Remember we told you about the hashtag happy judge a couple of weeks ago who ruled against an Occupy Wall Street protestor attempting to protect his tweets from prosecutors? Well, not only was the judge’s use of hashtags off, but it turns out the judge obviously didn’t have a firm grasp of Twitter’s terms of service either. (Let’s hope.)
Malcolm Harris was arrested when he marched over the Brooklyn Bridge as part of the Occupy Wall Street protest. Harris claims that the police directed protestors to walk on to the bridge and then arrested them; the police disagree. And the prosecutor wanted three months worth of Harris’ tweets to prove the young man was lying.
“#Sounds #good #to #me,” said the hashtag happy judge. (No, not really – but that’s the gist.) And off went the subpoena to Twitter requesting the tweets.
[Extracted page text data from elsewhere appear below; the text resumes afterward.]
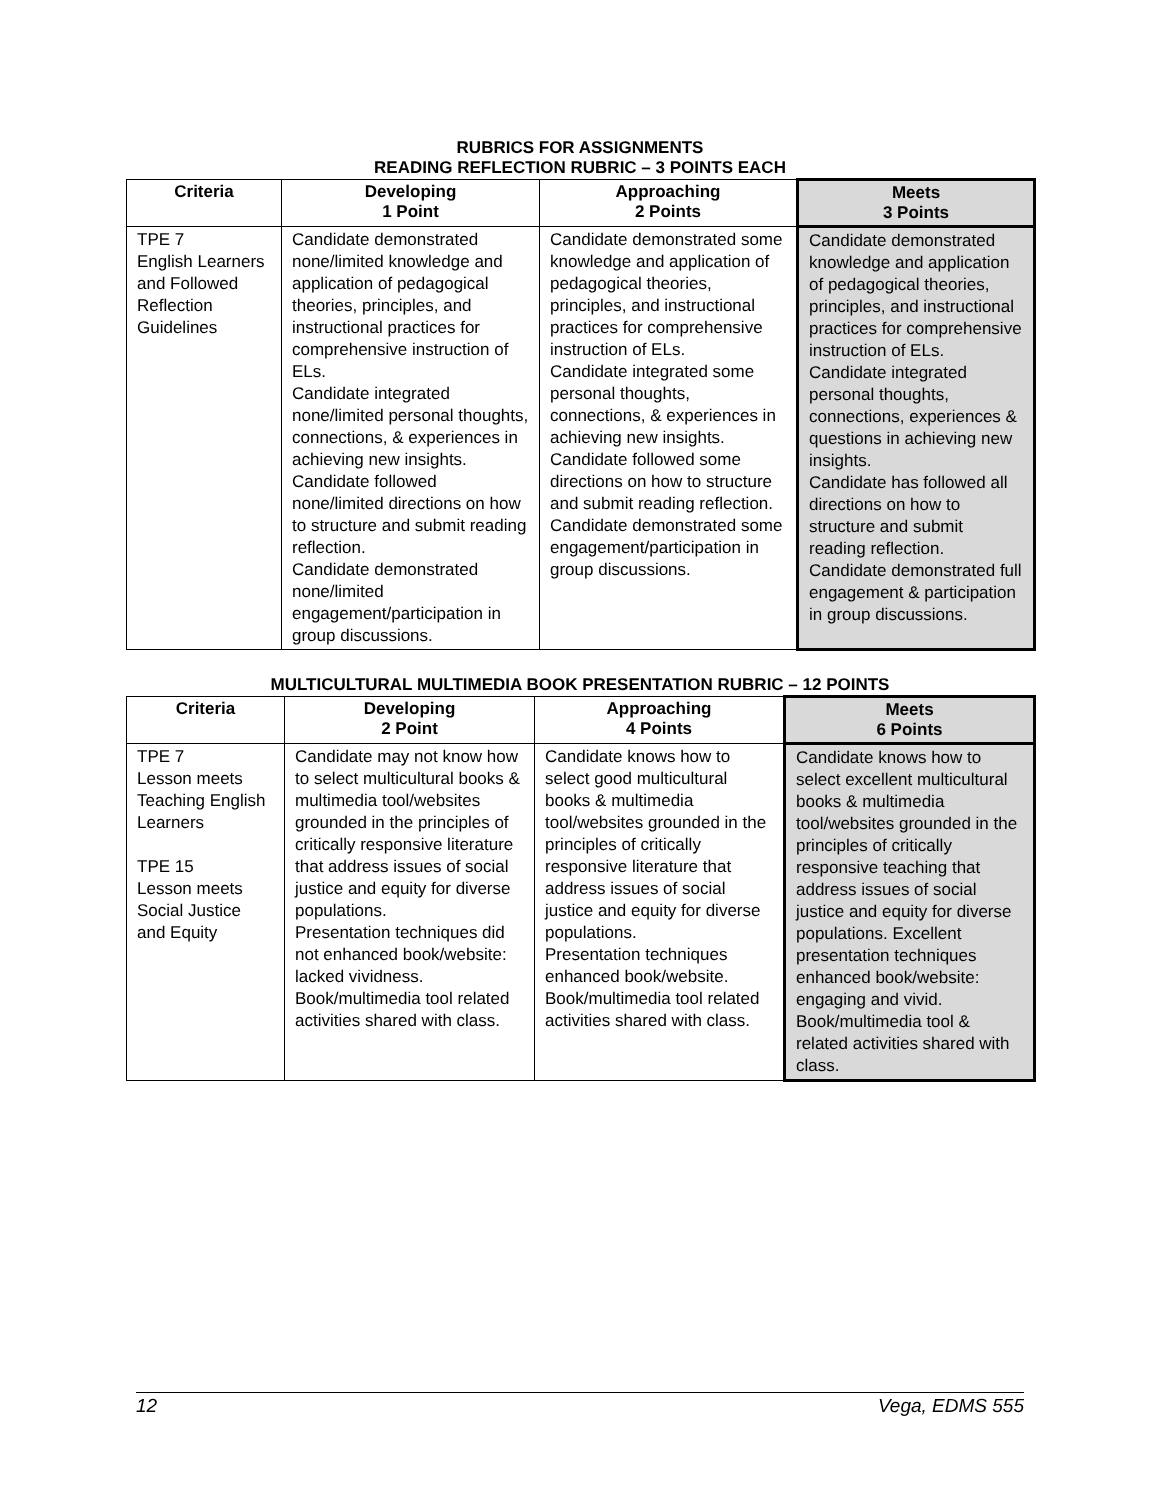RUBRICS FOR ASSIGNMENTS
READING REFLECTION RUBRIC – 3 POINTS EACH
| Criteria | Developing 1 Point | Approaching 2 Points | Meets 3 Points |
| --- | --- | --- | --- |
| TPE 7 English Learners and Followed Reflection Guidelines | Candidate demonstrated none/limited knowledge and application of pedagogical theories, principles, and instructional practices for comprehensive instruction of ELs. Candidate integrated none/limited personal thoughts, connections, & experiences in achieving new insights. Candidate followed none/limited directions on how to structure and submit reading reflection. Candidate demonstrated none/limited engagement/participation in group discussions. | Candidate demonstrated some knowledge and application of pedagogical theories, principles, and instructional practices for comprehensive instruction of ELs. Candidate integrated some personal thoughts, connections, & experiences in achieving new insights. Candidate followed some directions on how to structure and submit reading reflection. Candidate demonstrated some engagement/participation in group discussions. | Candidate demonstrated knowledge and application of pedagogical theories, principles, and instructional practices for comprehensive instruction of ELs. Candidate integrated personal thoughts, connections, experiences & questions in achieving new insights. Candidate has followed all directions on how to structure and submit reading reflection. Candidate demonstrated full engagement & participation in group discussions. |
MULTICULTURAL MULTIMEDIA BOOK PRESENTATION RUBRIC – 12 POINTS
| Criteria | Developing 2 Point | Approaching 4 Points | Meets 6 Points |
| --- | --- | --- | --- |
| TPE 7 Lesson meets Teaching English Learners TPE 15 Lesson meets Social Justice and Equity | Candidate may not know how to select multicultural books & multimedia tool/websites grounded in the principles of critically responsive literature that address issues of social justice and equity for diverse populations. Presentation techniques did not enhanced book/website: lacked vividness. Book/multimedia tool related activities shared with class. | Candidate knows how to select good multicultural books & multimedia tool/websites grounded in the principles of critically responsive literature that address issues of social justice and equity for diverse populations. Presentation techniques enhanced book/website. Book/multimedia tool related activities shared with class. | Candidate knows how to select excellent multicultural books & multimedia tool/websites grounded in the principles of critically responsive teaching that address issues of social justice and equity for diverse populations. Excellent presentation techniques enhanced book/website: engaging and vivid. Book/multimedia tool & related activities shared with class. |
12 Vega, EDMS 555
In his ruling, Judge Matthew Sciarrino Jr compared Harris to a bank account holder who by law cannot challenge a subpoena of his records served on his bank, saying “Twitter’s license to use the defendant’s Tweets means that the Tweets the defendant posted were not his.”
Well, Judge Sciarrino may want to rethink that ruling. Turns out Harris DOES have standing to challenge the subpoena – and Twitter is going to bat for him (and all of us, really) to prove it.
MSNBC.com got the following statement from Twitter’s legal counsel Ben Lee:
As we said in our brief, “Twitter’s Terms of Service make absolutely clear that its users own their content.” Our filing with the court reaffirms our steadfast commitment to defending those rights for our users.
As the ACLU points out, this is a big deal.
Law enforcement agencies—both the federal government and state and city entities—are becoming increasingly aggressive in their attempts to obtain information about what people are doing on the Internet. And while the individual Internet users can try to defend their rights in the rare circumstances in which they find out about the requests before their information is turned over, that may not be enough. . . . If Internet users cannot protect their own constitutional rights, the only hope is that Internet companies do so.